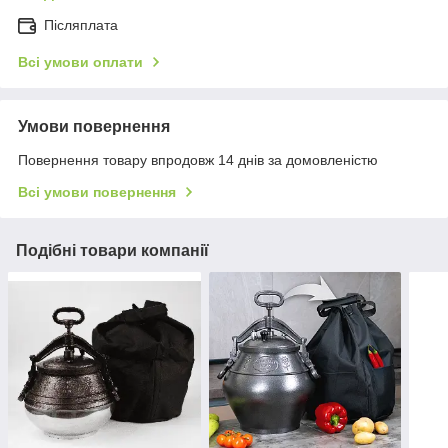
Післяплата
Всі умови оплати
Умови повернення
Повернення товару впродовж 14 днів за домовленістю
Всі умови повернення
Подібні товари компанії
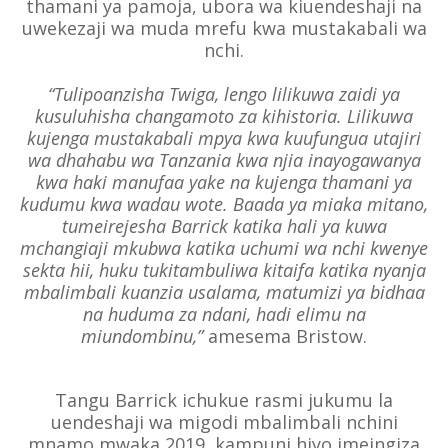
thamani ya pamoja, ubora wa kiuendeshaji na
uwekezaji wa muda mrefu kwa mustakabali wa
nchi.
“Tulipoanzisha Twiga, lengo lilikuwa zaidi ya
kusuluhisha changamoto za kihistoria. Lilikuwa
kujenga mustakabali mpya kwa kuufungua utajiri
wa dhahabu wa Tanzania kwa njia inayogawanya
kwa haki manufaa yake na kujenga thamani ya
kudumu kwa wadau wote. Baada ya miaka mitano,
tumeirejesha Barrick katika hali ya kuwa
mchangiaji mkubwa katika uchumi wa nchi kwenye
sekta hii, huku tukitambuliwa kitaifa katika nyanja
mbalimbali kuanzia usalama, matumizi ya bidhaa
na huduma za ndani, hadi elimu na
miundombinu,”
amesema Bristow.
Tangu Barrick ichukue rasmi jukumu la
uendeshaji wa migodi mbalimbali nchini
mnamo mwaka 2019, kampuni hiyo imeingiza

====================

__About this exercise__
The job is to copy all the records precisely while omitting any picture.

__Response to the task__
Післяплата
Всі умови оплати
Умови повернення
Повернення товару впродовж 14 днів за домовленістю
Всі умови повернення
Подібні товари компанії
thamani ya pamoja, ubora wa kiuendeshaji na
uwekezaji wa muda mrefu kwa mustakabali wa
nchi.
“Tulipoanzisha Twiga, lengo lilikuwa zaidi ya
kusuluhisha changamoto za kihistoria. Lilikuwa
kujenga mustakabali mpya kwa kuufungua utajiri
wa dhahabu wa Tanzania kwa njia inayogawanya
kwa haki manufaa yake na kujenga thamani ya
kudumu kwa wadau wote. Baada ya miaka mitano,
tumeirejesha Barrick katika hali ya kuwa
mchangiaji mkubwa katika uchumi wa nchi kwenye
sekta hii, huku tukitambuliwa kitaifa katika nyanja
mbalimbali kuanzia usalama, matumizi ya bidhaa
na huduma za ndani, hadi elimu na
miundombinu,”
amesema Bristow.
Tangu Barrick ichukue rasmi jukumu la
uendeshaji wa migodi mbalimbali nchini
mnamo mwaka 2019, kampuni hiyo imeingiza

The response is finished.